STR gradient accounts for 18–25% of total gradient norm. But the peak effect is not at the output layer (where the loss is applied). It's at intermediate layers — L7 in GPT-2 (58% depth), L6 in Llama-3.2-3B (25% depth).
| Model | Peak plasticity layer | Depth |
|---|---|---|
| GPT-2 (12L) | L7 | 58% |
| Llama-3.2-3B (28L) | L6 | 25% |
The output loss reshapes the last few layers. STR reshapes the middle — where task-specific representations are being negotiated, not where final decisions are made.
Verdict: Confirmed. STR operates as an independent control channel that affects representational geometry at a different depth than the task loss.
What This Means
The standard model of neural network training is: you define a loss on the output, and gradients propagate backward to reshape representations. All control flows from the output boundary inward.
STR regularization demonstrates something different: you can inject geometric constraints directly into the trajectory structure, and these constraints propagate to layers that the output loss barely touches. It's a second control channel.
And this channel is not redundant with the first. When we combined STR and standard cross-entropy in the same LoRA parameter subspace, the effect was sub-additive — worse than STR alone in some configurations. The two signals compete because they impose incompatible geometric constraints:
- Cross-entropy: "reshape the output distribution to match the target"
- STR: "maintain coherent trajectory geometry across layers"
These are not the same objective. In some regimes, they pull in opposite directions.
The Deeper Implication
STR regularization induces depth-wide geometric reorganization, with peak plasticity in intermediate layers where task-specific representations are negotiated — not at the output boundary where the loss is applied.
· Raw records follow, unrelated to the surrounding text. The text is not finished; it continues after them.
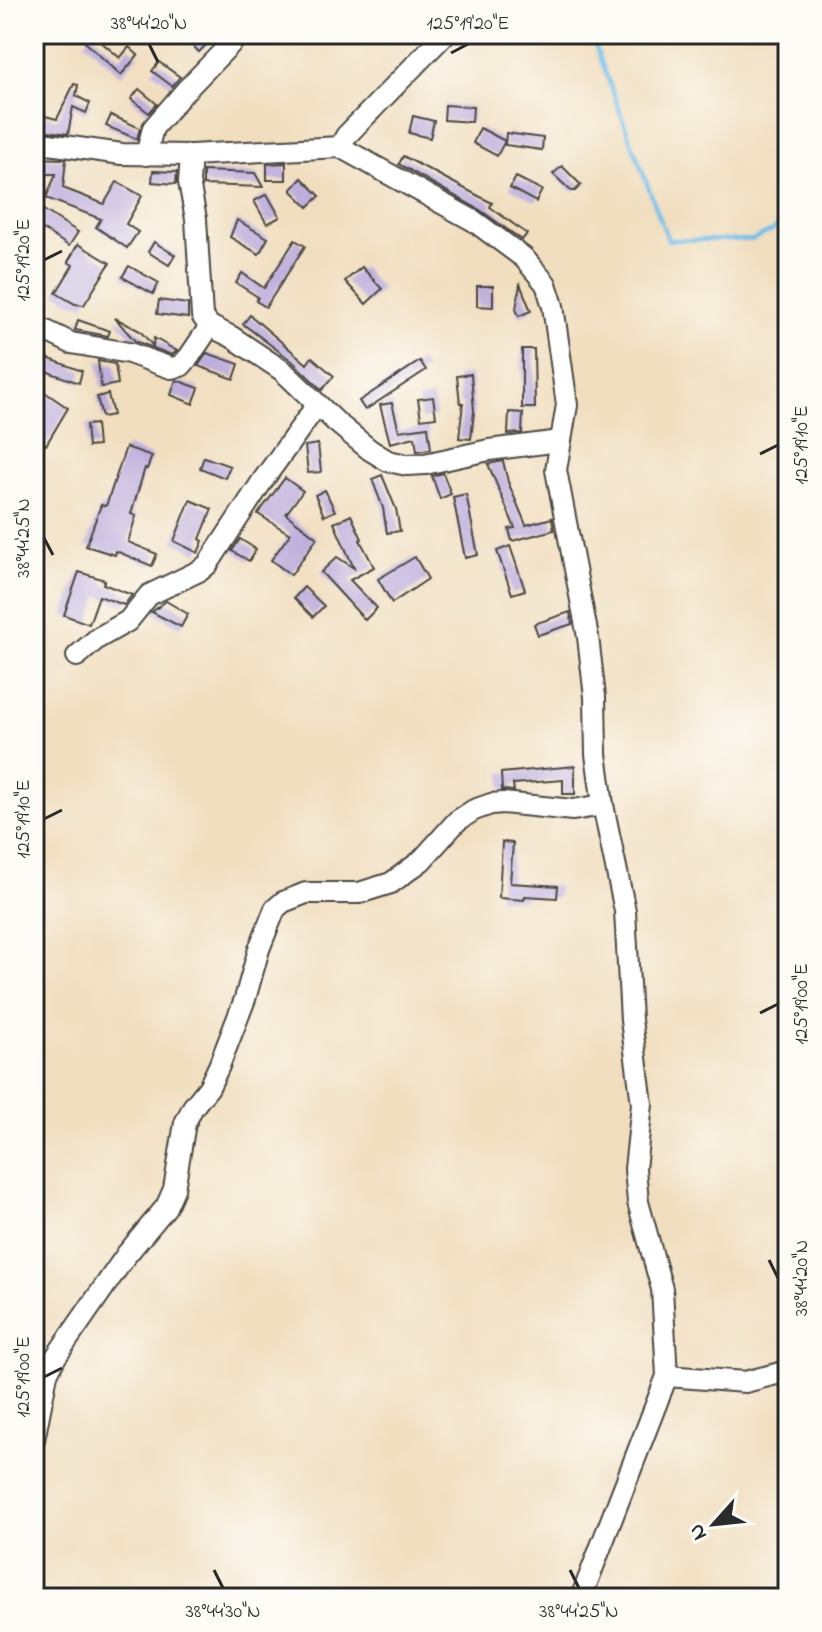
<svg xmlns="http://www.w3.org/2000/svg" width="822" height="1632" font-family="'Indie Flower',sans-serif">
  <rect width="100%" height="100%" fill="#fdfcf7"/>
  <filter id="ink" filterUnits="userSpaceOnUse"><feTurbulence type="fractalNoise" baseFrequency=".0125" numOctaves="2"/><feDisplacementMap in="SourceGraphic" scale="16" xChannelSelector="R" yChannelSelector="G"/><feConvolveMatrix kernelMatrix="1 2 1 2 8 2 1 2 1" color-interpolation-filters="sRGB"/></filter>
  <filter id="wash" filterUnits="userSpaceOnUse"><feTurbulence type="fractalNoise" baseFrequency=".006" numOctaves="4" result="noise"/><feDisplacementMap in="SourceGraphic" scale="32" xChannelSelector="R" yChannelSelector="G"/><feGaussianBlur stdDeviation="1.8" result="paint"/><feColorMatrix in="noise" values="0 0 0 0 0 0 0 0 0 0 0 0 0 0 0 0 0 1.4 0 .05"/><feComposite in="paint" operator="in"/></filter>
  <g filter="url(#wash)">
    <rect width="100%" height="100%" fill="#f1debf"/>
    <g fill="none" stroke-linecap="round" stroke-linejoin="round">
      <polyline stroke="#6ebee9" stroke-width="4" points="591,34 668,240 752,240 774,230 788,214"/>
    </g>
    <g id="blocks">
      <g fill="#beaedc">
        <polygon points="92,34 120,58 129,47 138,55 121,75 85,42"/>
        <polygon points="181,34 200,34 208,43 199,52"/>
        <polygon points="159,62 180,77 172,86 152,71"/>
        <polygon points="74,84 78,85 76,96 90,103 86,113 73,107 68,134 42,130 45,116 57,119"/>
        <polygon points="139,89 157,104 149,113 131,99"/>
        <polygon points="445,105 473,107 472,122 444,120"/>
        <polygon points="111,115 140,128 137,139 106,126"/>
        <polygon points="413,116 434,121 430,138 409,133"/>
        <polygon points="480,128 505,141 497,156 473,143"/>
        <polygon points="506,133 543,138 542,150 505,145"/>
        <polygon points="403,156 492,203 490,207 527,234 522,240 480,210 399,164"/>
        <polygon points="34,158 66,159 63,188 104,204 117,182 142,196 126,224 138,232 127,248 96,227 101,219 46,198 56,174 34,174"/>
        <polygon points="286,163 286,180 267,180 267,164"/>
        <polygon points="562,166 581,185 575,191 571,191 553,174"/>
        <polygon points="153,171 177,172 176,184 152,182"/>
        <polygon points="203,171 255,173 263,187 203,185"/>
        <polygon points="516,177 542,190 536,202 510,188"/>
        <polygon points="302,178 320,196 308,207 291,190"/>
        <polygon points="267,194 280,217 267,224 254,201"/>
        <polygon points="34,204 78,232 69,246 34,224"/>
        <polygon points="237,220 268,238 259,254 230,237"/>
        <polygon points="295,240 305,246 266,307 256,301 258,297 236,283 242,273 264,288"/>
        <polygon points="154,242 175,255 169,265 148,252"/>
        <polygon points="78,244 110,263 84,305 75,304 56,293 73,265 68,262"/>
        <polygon points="129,266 159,283 153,294 122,277"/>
        <polygon points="362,267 382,289 366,304 345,281"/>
        <polygon points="520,284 531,311 519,316 516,309"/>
        <polygon points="477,286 493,286 493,307 477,306"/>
        <polygon points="159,300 188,304 188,318 157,314"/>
        <polygon points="250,315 307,364 312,357 334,376 322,390 292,361 243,324"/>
        <polygon points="115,318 140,331 153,346 154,338 177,351 172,355 135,341"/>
        <polygon points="78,320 110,331 108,336 75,330"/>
        <polygon points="522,349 534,349 535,408 522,408"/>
        <polygon points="34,353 82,371 79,383 34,367"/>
        <polygon points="207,353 239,364 234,379 198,366"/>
        <polygon points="98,361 115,364 118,384 101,387"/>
        <polygon points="420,361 426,370 365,410 359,401"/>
        <polygon points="471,374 474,411 471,439 459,438 463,403 460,403 457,376"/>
        <polygon points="176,380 199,388 193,404 171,395"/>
        <polygon points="46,393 68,408 46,445 34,436 34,410"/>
        <polygon points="108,394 113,415 102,417 97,397"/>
        <polygon points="433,397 436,417 421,419 418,399"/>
        <polygon points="392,403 399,431 428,427 431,449 417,451 415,437 390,443 380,405"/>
        <polygon points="509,412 523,413 522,433 508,434"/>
        <polygon points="96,424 98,446 88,447 86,425"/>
        <polygon points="318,444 321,472 308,473 305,446"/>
        <polygon points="126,447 152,456 147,469 145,468 131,514 136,516 128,542 157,554 152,566 116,551 115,555 86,546 101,505 106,506"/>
        <polygon points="204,457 230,466 225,478 200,468"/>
        <polygon points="503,461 508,482 526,525 552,518 554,530 512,541 509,529 515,528 488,464"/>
        <polygon points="443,473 451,494 440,499 432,476"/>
        <polygon points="382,475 396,509 400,531 387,533 383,508 372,479"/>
        <polygon points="285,478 303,491 286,514 317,538 291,575 271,560 290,534 258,514"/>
        <polygon points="325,490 335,511 324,516 315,495"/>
        <polygon points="466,494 478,555 465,558 453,497"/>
        <polygon points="190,500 212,509 200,539 203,541 198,553 174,541"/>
        <polygon points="351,515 362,539 360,540 374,567 350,580 377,608 365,620 321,572 337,557 354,568 334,523"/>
        <polygon points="240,539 256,549 249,561 232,551"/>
        <polygon points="510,546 525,590 512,594 497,551"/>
        <polygon points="415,557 428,579 392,603 378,579"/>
        <polygon points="79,572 105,580 103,584 132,595 124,605 99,596 89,624 64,615"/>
        <polygon points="304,587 324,606 313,617 294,598"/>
        <polygon points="166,601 188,614 181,627 152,612"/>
        <polygon points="570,612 572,624 538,635 534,624"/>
        <polygon points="575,766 575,794 563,794 563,780 513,784 514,791 502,790 501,773"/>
        <polygon points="502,842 513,843 510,883 558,886 557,898 525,896 524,900 499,898"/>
      </g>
    </g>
  </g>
  <g filter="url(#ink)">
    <use href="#blocks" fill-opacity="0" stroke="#494641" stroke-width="2"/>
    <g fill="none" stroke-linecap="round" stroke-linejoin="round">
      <g stroke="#494641" stroke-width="24">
        <g id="minor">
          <polyline points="34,142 122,154 191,155 340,147 474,221 524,258 546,284 553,306 567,405 556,470 588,637 595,697 596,754 603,805 625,911 631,1020 642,1104 635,1169 638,1202 662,1289 667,1376 581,1598"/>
          <polyline points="340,147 346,136 445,34"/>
          <polyline points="146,155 153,128 186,90 240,34"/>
          <polyline points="191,155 189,182 196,219 202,316 210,326 232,337 283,371 336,422 370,450 388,461 407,465 425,464 489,450 560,441"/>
          <polyline points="34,325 71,343 129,353 171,368 181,366 189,357 210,326"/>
          <polyline points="77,656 98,638 128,621 149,595 201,570 208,564 263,480 317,405"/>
          <polyline points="667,1376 745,1382 788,1371"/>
          <polyline points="34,1440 47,1374 55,1358 127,1254 166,1207 174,1189 185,1123 193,1107 209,1087 219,1066 245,999 259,949 275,909 283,902 306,893 359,893 391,883 421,861 457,821 474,810 491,804 503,803 573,810 603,805"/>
        </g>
      </g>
      <use href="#minor" stroke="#fff" stroke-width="20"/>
    </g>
  </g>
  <path fill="none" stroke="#2b2b2b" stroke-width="3" d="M 149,44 L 158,62M 451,53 L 468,44M 44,260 L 62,251M 760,454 L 778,445M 44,538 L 53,555M 44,819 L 62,810M 760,1013 L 778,1004M 769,1260 L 778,1278M 44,1377 L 62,1368M 214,1570 L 223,1588M 570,1570 L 579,1588"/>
  <rect width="822" height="1632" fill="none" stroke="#fdfcf7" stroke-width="88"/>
  <g transform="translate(714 1524) rotate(243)" stroke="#fdfcf7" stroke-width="6" paint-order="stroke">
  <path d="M0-6L14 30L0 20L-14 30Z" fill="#2b2b2b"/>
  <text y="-12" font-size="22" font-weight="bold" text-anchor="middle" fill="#2b2b2b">N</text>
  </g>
  <rect x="44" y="44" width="734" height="1544" fill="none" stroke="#2b2b2b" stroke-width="3"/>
  <g font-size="20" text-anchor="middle" fill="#2b2b2b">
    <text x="149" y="29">38°44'20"N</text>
    <text x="468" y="29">125°19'20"E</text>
    <text transform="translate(22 260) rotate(-90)" y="7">125°19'20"E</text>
    <text transform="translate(800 445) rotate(-90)" y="7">125°19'10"E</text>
    <text transform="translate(22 538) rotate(-90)" y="7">38°44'25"N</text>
    <text transform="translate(22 819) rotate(-90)" y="7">125°19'10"E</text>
    <text transform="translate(800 1004) rotate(-90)" y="7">125°19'00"E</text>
    <text transform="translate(800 1278) rotate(-90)" y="7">38°44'20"N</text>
    <text transform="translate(22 1377) rotate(-90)" y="7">125°19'00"E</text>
    <text x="223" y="1617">38°44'30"N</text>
    <text x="579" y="1617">38°44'25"N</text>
  </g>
</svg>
This is not about making models better. It's about establishing that trajectory geometry is a controllable degree of freedom — one that operates on a different axis than output-level optimization.
If RN-001 said "you can't see trajectories through outputs," and RN-002 said "here's how to see them," then RN-003 says: you can reach in and change them.
The trajectory is not just observable. It's steerable.
Open Questions
- Competition dynamics. STR and cross-entropy compete in shared parameter subspaces. What's the optimal allocation? Should they operate on different parameters entirely?
- Is there an optimal trajectory geometry? STR+ increases coherence. But previous experiments showed high STR can correspond to either stable reasoning or rigid hallucination. "More coherent" is not always "better." The optimal geometry is likely regime-dependent.
- Can the control be applied at inference time, not just training time? Our intervention modifies weights through training. But what if we could steer trajectory geometry during inference — adjusting the geometric "field" in real time as the model generates?
- What is the minimal intervention? We used λ-weighted global STR regularization. But the effect peaks at specific layers. Could targeted, layer-specific geometric constraints achieve the same effect with less disruption?
Key takeaway: Trajectory structure is not a passive consequence of training. It's an active, controllable geometric property. Intervening on it produces predictable, bidirectional effects on model behavior — effects that propagate to layers the output loss doesn't reach. We don't just observe trajectories. We steer them.
This note draws on results from "Trajectory Geometry as a Causal Degree of Freedom in Neural Network Representations" (Haelio Tang, 2026). Full experimental protocol, baseline controls, and cross-architecture validation available on request.